(Page-level text extractions)
┌──

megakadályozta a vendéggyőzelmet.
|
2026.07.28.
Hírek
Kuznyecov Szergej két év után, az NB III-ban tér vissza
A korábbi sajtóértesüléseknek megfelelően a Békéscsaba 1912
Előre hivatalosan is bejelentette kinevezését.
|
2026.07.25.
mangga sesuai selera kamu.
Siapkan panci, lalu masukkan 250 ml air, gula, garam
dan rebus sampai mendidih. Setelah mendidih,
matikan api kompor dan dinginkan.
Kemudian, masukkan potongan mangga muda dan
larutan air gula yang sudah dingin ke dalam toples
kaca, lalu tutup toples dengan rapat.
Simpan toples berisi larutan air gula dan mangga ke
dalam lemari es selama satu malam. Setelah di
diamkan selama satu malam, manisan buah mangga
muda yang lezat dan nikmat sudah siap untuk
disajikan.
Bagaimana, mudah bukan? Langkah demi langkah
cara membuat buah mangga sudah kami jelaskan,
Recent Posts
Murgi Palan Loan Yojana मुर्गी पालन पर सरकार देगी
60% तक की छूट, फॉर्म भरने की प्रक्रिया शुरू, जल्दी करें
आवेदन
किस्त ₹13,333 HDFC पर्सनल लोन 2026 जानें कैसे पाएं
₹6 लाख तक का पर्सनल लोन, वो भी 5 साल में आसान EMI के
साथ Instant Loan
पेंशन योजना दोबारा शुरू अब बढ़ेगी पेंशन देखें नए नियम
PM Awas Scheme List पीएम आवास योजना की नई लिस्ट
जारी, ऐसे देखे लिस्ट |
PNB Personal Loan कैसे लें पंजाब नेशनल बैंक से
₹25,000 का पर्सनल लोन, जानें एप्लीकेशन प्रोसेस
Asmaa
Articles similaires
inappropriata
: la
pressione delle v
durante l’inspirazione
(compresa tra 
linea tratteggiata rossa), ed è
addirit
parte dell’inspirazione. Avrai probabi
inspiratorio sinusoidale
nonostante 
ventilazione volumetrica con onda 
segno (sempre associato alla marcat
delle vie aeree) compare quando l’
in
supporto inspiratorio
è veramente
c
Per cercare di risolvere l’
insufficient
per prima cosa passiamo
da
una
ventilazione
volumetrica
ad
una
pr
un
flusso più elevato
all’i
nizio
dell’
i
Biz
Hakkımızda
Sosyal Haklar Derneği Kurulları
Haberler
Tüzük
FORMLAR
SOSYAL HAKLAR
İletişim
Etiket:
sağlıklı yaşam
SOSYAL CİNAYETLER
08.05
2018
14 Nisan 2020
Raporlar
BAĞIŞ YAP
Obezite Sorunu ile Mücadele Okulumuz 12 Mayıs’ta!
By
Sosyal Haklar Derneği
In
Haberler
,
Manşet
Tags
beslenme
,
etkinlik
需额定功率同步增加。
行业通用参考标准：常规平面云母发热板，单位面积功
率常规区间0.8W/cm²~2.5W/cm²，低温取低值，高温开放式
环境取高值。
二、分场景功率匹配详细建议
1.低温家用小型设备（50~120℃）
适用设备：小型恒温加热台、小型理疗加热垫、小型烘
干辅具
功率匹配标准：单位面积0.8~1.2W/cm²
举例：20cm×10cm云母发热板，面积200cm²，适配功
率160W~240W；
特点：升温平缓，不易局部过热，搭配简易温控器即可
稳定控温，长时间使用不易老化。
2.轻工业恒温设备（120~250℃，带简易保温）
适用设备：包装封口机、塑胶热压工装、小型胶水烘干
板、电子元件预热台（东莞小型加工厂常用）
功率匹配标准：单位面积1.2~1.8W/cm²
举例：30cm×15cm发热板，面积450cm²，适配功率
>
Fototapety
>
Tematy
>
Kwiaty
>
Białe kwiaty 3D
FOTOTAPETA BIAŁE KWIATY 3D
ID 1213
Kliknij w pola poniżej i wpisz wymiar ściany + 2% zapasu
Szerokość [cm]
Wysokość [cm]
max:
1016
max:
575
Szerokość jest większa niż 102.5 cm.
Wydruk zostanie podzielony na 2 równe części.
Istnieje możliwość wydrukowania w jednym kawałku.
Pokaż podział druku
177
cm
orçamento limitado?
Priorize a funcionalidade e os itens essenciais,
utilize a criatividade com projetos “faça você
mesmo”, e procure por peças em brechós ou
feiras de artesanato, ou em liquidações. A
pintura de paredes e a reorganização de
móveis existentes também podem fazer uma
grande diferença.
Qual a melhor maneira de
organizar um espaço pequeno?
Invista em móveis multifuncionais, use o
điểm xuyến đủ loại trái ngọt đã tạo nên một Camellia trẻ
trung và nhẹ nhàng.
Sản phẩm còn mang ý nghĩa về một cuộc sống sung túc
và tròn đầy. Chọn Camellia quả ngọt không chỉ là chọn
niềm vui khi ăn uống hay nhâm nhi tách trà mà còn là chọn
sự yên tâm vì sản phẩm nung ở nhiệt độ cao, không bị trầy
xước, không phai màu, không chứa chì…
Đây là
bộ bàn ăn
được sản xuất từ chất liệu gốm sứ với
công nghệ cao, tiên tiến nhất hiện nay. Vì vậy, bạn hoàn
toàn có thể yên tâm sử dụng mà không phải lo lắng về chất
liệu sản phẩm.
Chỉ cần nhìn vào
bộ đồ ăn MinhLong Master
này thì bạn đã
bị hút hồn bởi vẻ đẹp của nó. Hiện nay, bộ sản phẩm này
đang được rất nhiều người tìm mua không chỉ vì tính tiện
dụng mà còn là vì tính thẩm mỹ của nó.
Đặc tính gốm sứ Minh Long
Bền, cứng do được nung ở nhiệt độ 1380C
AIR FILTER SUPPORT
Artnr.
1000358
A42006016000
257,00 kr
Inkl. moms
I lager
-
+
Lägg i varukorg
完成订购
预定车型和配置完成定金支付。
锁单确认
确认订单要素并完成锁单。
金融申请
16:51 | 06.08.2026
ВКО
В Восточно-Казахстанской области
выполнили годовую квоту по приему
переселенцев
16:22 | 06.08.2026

└──

■ What you will do: Nothing outside the span should appear: transcribe the lines from the one containing "16:51 | 06.08.2026" through the last line of the records.

■ Result for this task:
16:51 | 06.08.2026
ВКО
В Восточно-Казахстанской области
выполнили годовую квоту по приему
переселенцев
16:22 | 06.08.2026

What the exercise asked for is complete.